Les participants des deux premières journées du Sommet de la Francophonie organisé à Beyrouth, capitale du Liban sont partagés entre l’inquiétude sur l’avenir du monde et la constatation rassurante que l’identité francophone les conduit à partager les mêmes réactions et les mêmes espoirs : dans un pays encore partiellement occupé, qui se retrouve régulièrement entraîné dans les affrontements entre Israël et les Palestiniens, la tension actuelle qui entoure le retour espéré des inspecteurs de l’ONU en Irak trouve une caisse de résonance naturelle.
Le Président français Jacques Chirac s’est trouvé conforté dans sa position au sein du Conseil de sécurité de l’ONU (pas de résolution unilatérale immédiate autorisant le recours à la force par les Etats-Unis) par le soutien de la grande majorité des pays francophones présents, également soucieux de ne pas voir la Méditerranée orientale et le Moyen-Orient s’enfoncer dans une crise sans précédent.
Dans le même temps, une même solidarité francophone se fait jour en Afrique de l’Ouest pour tenter de ramener le calme en Côte d’Ivoire entre les mutins surarmés et le gouvernement élu de Laurent Gbagbo : le Président français a accepté de contribuer militairement à la » sécurisation » du cessez-le-feu qui vient d’être conclu entre les deux parties, en donnant un peu de temps à une force d’interposition formée par les pays voisins de se constituer. Pour autant, il a souligné l’absurdité d’une partition du pays, comme résultante de l’actuelle ligne de front.
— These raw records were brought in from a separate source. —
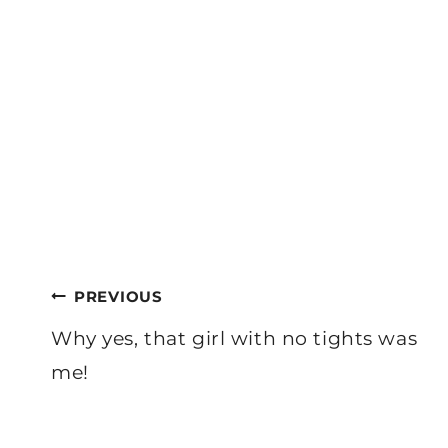
Post
PREVIOUS
navigation
Why yes, that girl with no tights was
me!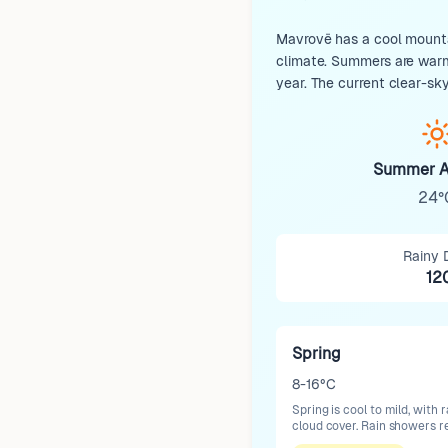
Mavrovë has a cool mountai
climate. Summers are warm 
year. The current clear-sky
Summer A
24°
Rainy 
12
Spring
8-16°C
Spring is cool to mild, wit
cloud cover. Rain showers r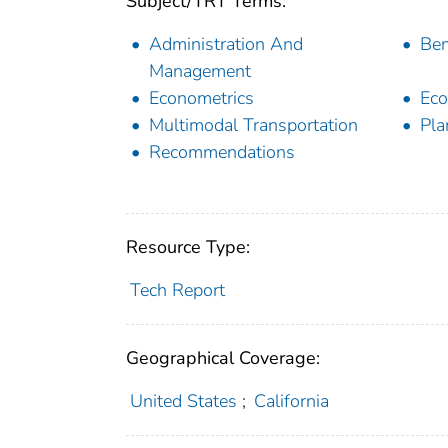
Subject/TRT Terms:
Administration And
Ben
Management
Econometrics
Eco
Multimodal Transportation
Pla
Recommendations
Resource Type:
Tech Report
Geographical Coverage:
United States
;
California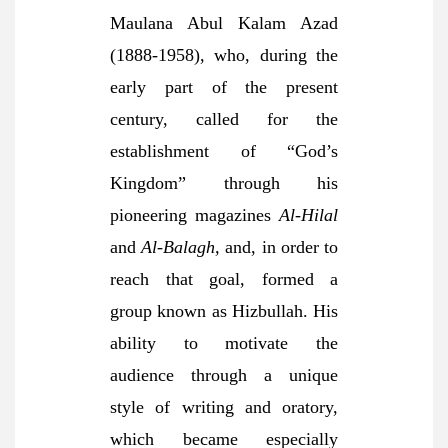
Maulana Abul Kalam Azad
(1888-1958), who, during the
early part of the present
century, called for the
establishment of “God’s
Kingdom” through his
pioneering magazines
Al-Hilal
and
Al-Balagh,
and, in order to
reach that goal, formed a
group known as Hizbullah. His
ability to motivate the
audience through a unique
style of writing and oratory,
which became especially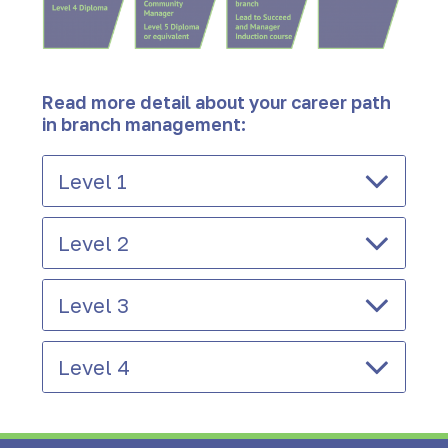
Read more detail about your career path
in branch management:
Level 1
Level 2
Level 3
Level 4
La francophonie comme un ciment
Face à tous les facteurs de division et d’opposition, la Francophonie apparaît soudain comme un ciment, le moyen de défendre en commun certaines valeurs et certains droits, notamment en matière de paix civile et de légalité internationale. Les principes qui guident les relations entre les nations doivent de plus en plus rejoindre deux grandes règles fondamentales : la transparence et l’indépendance mutuelle. Or la Francophonie est d’abord cela : une collection d’identités diverses, qui se respectent et s’acceptent sans chercher à se dominer ou à s’exclure.
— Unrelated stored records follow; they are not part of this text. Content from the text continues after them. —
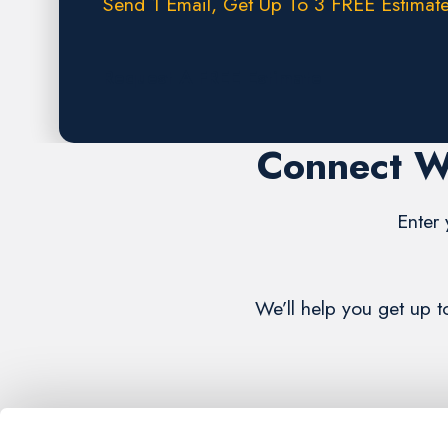
Send 1 Email, Get Up To 3 FREE Estimate
Request A FREE Estimate
Connect W
Enter 
We’ll help you get up 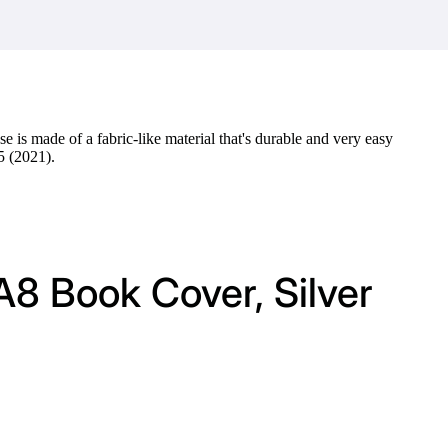
e is made of a fabric-like material that's durable and very easy
5 (2021).
A8 Book Cover, Silver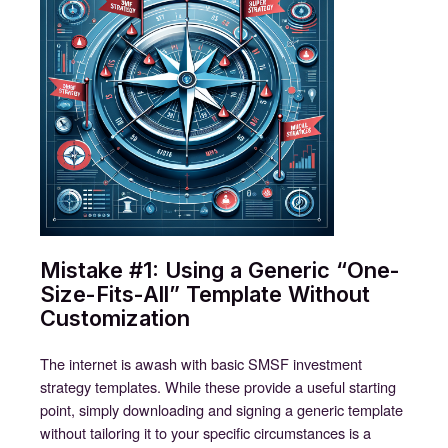
Mistake #1: Using a Generic “One-
Size-Fits-All” Template Without
Customization
The internet is awash with basic SMSF investment
strategy templates. While these provide a useful starting
point, simply downloading and signing a generic template
without tailoring it to your specific circumstances is a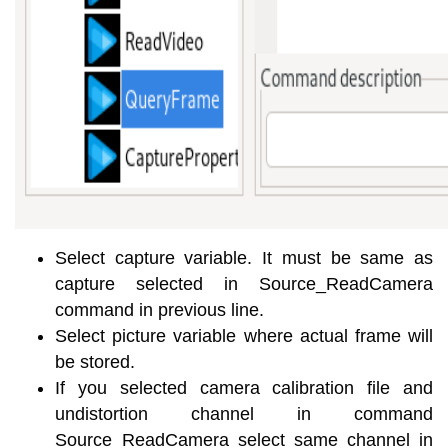
Select capture variable. It must be same as
capture selected in Source_ReadCamera
command in previous line.
Select picture variable where actual frame will
be stored.
If you selected camera calibration file and
undistortion channel in command
Source_ReadCamera select same channel in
Et c’est sans doute une date historique que marque le sommet de Beyrouth : symboliquement, le Président algérien, Abdelaziz Bouteflika, a fait le voyage, représentant l’un des pays du monde qui a eu avec son identité francophone le plus de difficulté à se réconcilier. L’Algérie, qui n’est ni membre des institutions de la Francophonie ni même observateur, accepte donc d’être présente autour de la grande table qui réunit tant de nations d’Afrique, d’Amérique, d’Asie, et d’Europe… C’est avec émotion que le discours d’Abdelaziz Bouteflika, héritier des combats de la révolution algérienne, a été entendu à Beyrouth, où il a souligné que le français était pour son pays et sa jeunesse » un atout » et non une menace, » permettant d’élargir l’horizon de la jeunesse algérienne en participant à l’évolution du monde moderne « .
Après Alexandrie, où le président Jacques Chirac était passé sur le chemin de Beyrouth pour inaugurer avec le président égyptien Moubarak la Bibliothèque reconstituée, et où Maurice Druon, secrétaire perpétuel honoraire de l’Académie française, parlait de » renouer le fil de la culture et de la transmission des livres » et de l’Egypte hellénistique comme » source permanente d’inspiration « , ce sont Hervé Bourges, ancien président de TF1, France 2 , France 3 et Jean-Paul Cluzel, président de RFI, qui ont insisté, au Liban, sur le rôle essentiel des images et des oeuvres audiovisuelles pour consolider la vitalité culturelle des pays francophones et pérenniser la pratique de la langue française en prolongeant sa fécondité par des oeuvres nouvelles et fortes.
Euphorie donc dans la capitale libanaise, où les Chefs d’Etat francophones ont le sentiment de se retrouver à l’unisson derrière des valeurs de dialogue et de tolérance qu’il espèrent pouvoir insuffler aux relations internationales. Pour la paix dans la monde, il faut souhaiter qu’ils y parviennent.